TCU Aponta Falhas da Funai na Proteção de Terras Indígenas
Auditoria revela deficiências na prevenção de invasões e garimpo ilegal, com dados inconsistentes e alocação de recursos sem diretrizes claras.
Uma auditoria abrangente conduzida pelo Tribunal de Contas da União (TCU) expôs falhas significativas na gestão da Fundação Nacional dos Povos Indígenas (Funai) no que tange à proteção e fiscalização de terras indígenas. O relatório do tribunal destaca a incapacidade da Funai em prevenir eficazmente invasões e a proliferação do garimpo ilegal, atividades que representam graves ameaças aos povos originários e ao meio ambiente.
Entre as principais constatações do TCU estão a fragmentação das informações, o que dificulta uma visão estratégica e coordenada das ações de proteção territorial. Adicionalmente, a auditoria apontou a distribuição de recursos financeiros e materiais de forma inconsistente, sem critérios objetivos claros que garantam a alocação eficiente para as áreas mais vulneráveis ou prioritárias.
Outro ponto crítico levantado foi a limitação no monitoramento remoto das terras indígenas. A Funai, conforme o TCU, não estaria utilizando plenamente as tecnologias disponíveis para acompanhar em tempo real as ocorrências de desmatamento, invasões e atividades ilícitas, o que impede uma resposta rápida e efetiva às ameaças aos territórios.
Essas deficiências, segundo o órgão de controle, contribuem para o cenário de vulnerabilidade em que se encontram muitas terras indígenas, onde a presença de invasores e garimpeiros se intensifica.
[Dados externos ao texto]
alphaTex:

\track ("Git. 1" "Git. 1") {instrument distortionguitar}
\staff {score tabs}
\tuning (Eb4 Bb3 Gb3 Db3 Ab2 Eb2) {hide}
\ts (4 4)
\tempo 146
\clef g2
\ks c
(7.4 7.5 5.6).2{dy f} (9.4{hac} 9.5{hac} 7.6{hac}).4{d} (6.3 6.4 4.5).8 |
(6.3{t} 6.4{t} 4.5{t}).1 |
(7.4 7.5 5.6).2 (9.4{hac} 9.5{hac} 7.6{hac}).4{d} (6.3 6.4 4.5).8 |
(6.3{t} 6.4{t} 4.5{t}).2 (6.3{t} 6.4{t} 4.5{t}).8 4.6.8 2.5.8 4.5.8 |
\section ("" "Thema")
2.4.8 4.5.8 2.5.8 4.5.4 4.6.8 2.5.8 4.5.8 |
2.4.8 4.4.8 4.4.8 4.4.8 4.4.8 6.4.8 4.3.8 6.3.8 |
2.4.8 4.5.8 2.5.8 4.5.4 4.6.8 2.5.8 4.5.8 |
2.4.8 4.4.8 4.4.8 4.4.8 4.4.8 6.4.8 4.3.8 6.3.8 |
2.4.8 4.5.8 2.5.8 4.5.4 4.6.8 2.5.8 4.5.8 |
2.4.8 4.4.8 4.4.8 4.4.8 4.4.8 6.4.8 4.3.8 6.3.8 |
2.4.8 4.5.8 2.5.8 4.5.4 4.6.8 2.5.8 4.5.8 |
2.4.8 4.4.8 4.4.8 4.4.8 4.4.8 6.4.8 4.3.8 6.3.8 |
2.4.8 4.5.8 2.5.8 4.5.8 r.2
A falta de dados consolidados e a alocação inadequada de verbas comprometem diretamente a capacidade da Funai de cumprir seu mandato constitucional de proteger os direitos e os territórios dos povos indígenas.
O TCU enfatiza a urgência de a Funai revisar e aprimorar seus planos de ação, estabelecendo metodologias claras para o uso de dados, a distribuição de recursos e a implementação de tecnologias de monitoramento. A expectativa é que, com as recomendações do tribunal, a Funai possa reestruturar suas operações para garantir uma proteção mais robusta e sustentável das terras indígenas, coibindo as atividades ilegais e assegurando a segurança dos povos originários.